Today’s investment market is barbelled: on one end are capital-intensive AI companies (compute, chips, infrastructure) that are priced to perfection. On the other end are companies poised to benefit from this infrastructure investment—growing at strong absolute rates and turning profitable earlier in their journey.

Dollars and attention are highly concentrated, leaving open an attractive opportunity

We saw extreme concentration in 2025:

  • $425B of global funding in 2025 went to 24,000+ companies, one-third of which went to just 68 companies.

  • AI alone drew $211B (up from $114B in 2024).(2)

  • A small number of companies are absorbing a disproportionate share of capital, especially in segments where compute, data, and distribution create structurally higher capital needs. 

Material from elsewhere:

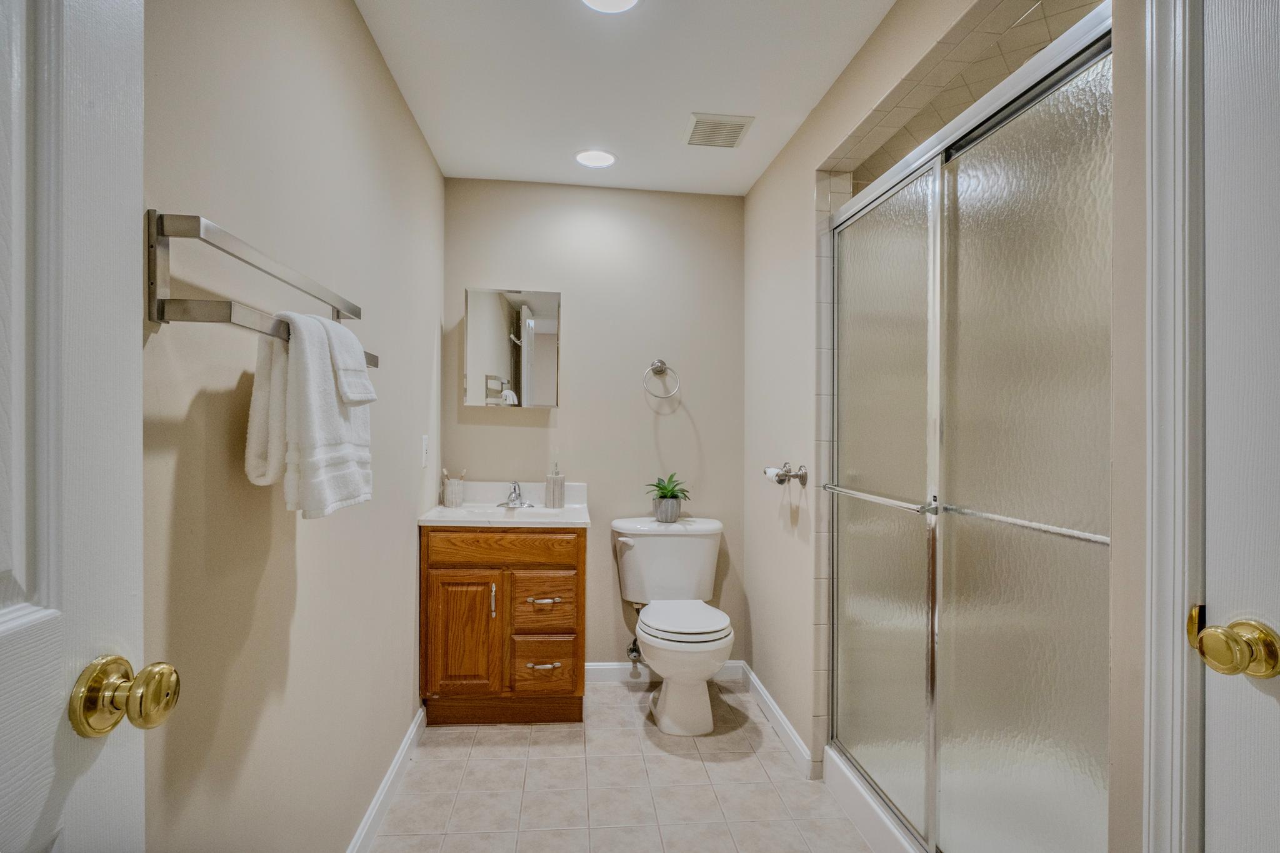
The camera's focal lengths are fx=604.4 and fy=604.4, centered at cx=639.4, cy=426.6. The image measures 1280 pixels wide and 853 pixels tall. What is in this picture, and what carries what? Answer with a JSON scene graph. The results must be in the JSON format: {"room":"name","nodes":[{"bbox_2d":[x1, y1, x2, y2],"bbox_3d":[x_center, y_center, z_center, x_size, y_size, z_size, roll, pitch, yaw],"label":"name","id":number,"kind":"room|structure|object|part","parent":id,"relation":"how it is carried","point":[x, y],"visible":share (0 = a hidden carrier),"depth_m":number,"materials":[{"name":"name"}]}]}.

  • Fundraising concentration into large investment platforms stands to re-inforce elephant hunting. Through Q3 2025, U.S. funds raised $45.7B across 376 funds, with the top 10 funds capturing 43% of capital (highest share in a decade).

The implications of a highly concentrated environment are obvious and felt across many portfolios. The bar keeps getting higher to raise the next round of funding. As such, fewer companies are making from seed to Series A and at every stage across the funding lifecycle. While startup shutdowns have increased (Carta’s data implies VC-backed shutdowns are up ~25% y/y), we believe that many companies are opting to skip the traditional VC path. Instead, these companies are growing off profits.

Flight to efficiency

Capital scarcity has been pushing companies toward profitability for years. What’s new is that AI and continued cloud/SaaS penetration is making operating leverage more achievable without sacrificing growth. Companies are increasing the scope of what they can sell by offering AI services across their customers’ OpEx budgets. In addition, software companies are leveraging AI internally to build and distribute their products more efficiently.

  • Within BVP’s Cloud 100, companies saw average growth rates of 75% (vs. 55% last year). It took 7.5 years on average to reach $100M ARR down from over 10 years in 2016. AI-native companies are scaling even faster - it took just 5.7 years for AI-native companies to reach $100M ARR. 

  • Companies are more profitable and getting further faster. Cloud 100 data suggests ~25% are already cash-flow positive, and ~94% are expected to be profitable by the end of 2025. Within earlier stage companies, SVB data shows that 2x the percentage of companies are profitable today vs. 2019.

  • Revenue per employee is rising: A 2025 benchmark survey from SaaS Capital (1,000+ private SaaS companies) puts median ARR per employee at ~$129,724 in 2025, up from ~$125,000 the year prior. AI Native companies are showing ARR per employee as high as $1.13M (albeit with lower gross margins).

  • AI exposure correlates with measurable operating leverage. PwC finds industries most exposed to AI are seeing roughly 3x higher growth in revenue per employee.

2026 is shaping up as a market where business model and operating model matter as much as product. We believe the winners will be ones that turn this AI buildout into real-world outcomes with durable unit economics. Strata’s strategy is purpose-built for capital-efficient, mission-critical vertical software where AI expands the addressable problem and accelerates the path to profitability. As the market continues to reward efficiency and optionality, we believe this is a uniquely attractive moment to back the next generation of enduring software leaders.